DIRECTIONS:
Collect every line below that contains the word "each". Match case exactly.

□ □ □ □ □ □ □

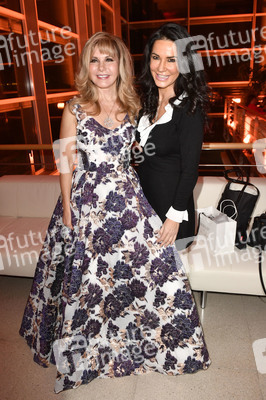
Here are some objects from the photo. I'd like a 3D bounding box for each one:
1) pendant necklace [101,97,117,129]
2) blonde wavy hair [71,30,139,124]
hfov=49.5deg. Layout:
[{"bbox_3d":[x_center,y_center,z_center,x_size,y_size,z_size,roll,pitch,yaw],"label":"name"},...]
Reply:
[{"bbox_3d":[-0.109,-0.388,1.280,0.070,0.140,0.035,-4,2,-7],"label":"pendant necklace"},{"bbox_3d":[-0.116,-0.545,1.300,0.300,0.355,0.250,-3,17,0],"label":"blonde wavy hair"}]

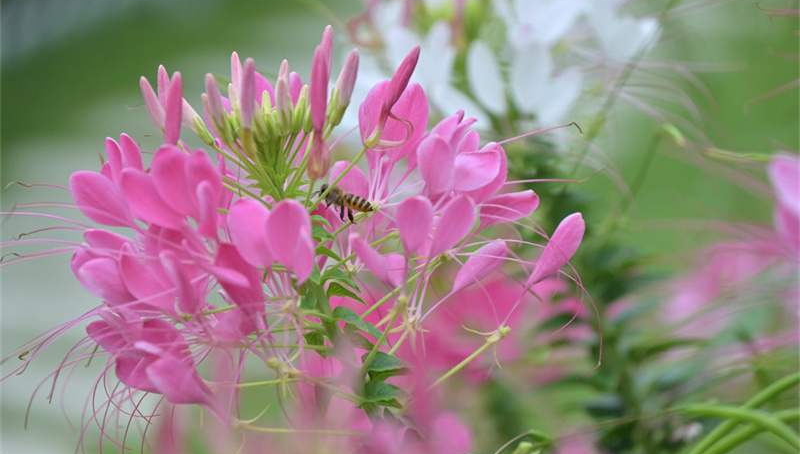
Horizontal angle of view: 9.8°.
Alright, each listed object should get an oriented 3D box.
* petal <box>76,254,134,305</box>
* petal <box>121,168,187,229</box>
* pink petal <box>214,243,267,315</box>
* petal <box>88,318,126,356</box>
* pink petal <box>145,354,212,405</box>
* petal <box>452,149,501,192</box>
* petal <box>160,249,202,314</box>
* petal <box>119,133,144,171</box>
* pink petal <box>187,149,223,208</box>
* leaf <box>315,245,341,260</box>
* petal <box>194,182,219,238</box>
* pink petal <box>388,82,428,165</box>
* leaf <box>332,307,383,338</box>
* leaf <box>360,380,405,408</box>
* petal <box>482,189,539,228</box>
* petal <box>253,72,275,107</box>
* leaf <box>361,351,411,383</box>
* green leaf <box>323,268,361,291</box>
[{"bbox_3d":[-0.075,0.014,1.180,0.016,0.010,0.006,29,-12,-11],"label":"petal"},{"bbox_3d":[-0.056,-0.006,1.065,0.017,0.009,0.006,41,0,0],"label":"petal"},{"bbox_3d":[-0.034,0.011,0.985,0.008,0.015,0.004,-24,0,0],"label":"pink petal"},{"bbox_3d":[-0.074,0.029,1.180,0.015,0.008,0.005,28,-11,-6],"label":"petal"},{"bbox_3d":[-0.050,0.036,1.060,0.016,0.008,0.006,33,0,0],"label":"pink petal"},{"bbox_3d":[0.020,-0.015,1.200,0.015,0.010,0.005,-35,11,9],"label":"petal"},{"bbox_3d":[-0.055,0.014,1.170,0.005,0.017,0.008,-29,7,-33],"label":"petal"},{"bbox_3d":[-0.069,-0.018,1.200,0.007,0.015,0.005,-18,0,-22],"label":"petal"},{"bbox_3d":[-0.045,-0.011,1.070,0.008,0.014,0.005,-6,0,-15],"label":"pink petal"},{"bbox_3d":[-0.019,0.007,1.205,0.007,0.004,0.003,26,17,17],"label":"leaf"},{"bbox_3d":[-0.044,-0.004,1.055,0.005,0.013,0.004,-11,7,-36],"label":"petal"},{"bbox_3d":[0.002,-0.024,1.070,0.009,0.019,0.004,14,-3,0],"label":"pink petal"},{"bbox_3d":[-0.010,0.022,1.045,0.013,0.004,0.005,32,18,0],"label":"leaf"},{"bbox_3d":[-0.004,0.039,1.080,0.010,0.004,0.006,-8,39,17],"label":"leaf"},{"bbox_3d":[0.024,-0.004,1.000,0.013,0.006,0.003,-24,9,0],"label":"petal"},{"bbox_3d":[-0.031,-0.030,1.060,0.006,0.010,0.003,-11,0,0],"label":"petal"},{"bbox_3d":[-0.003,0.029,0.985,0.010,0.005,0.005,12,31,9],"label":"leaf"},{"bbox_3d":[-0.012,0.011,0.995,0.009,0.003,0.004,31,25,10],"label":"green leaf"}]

□ □ □ □ □ □ □

SOLUTION TO THIS TASK:
Here are some objects from the photo. I'd like a 3D bounding box for each one:
Alright, each listed object should get an oriented 3D box.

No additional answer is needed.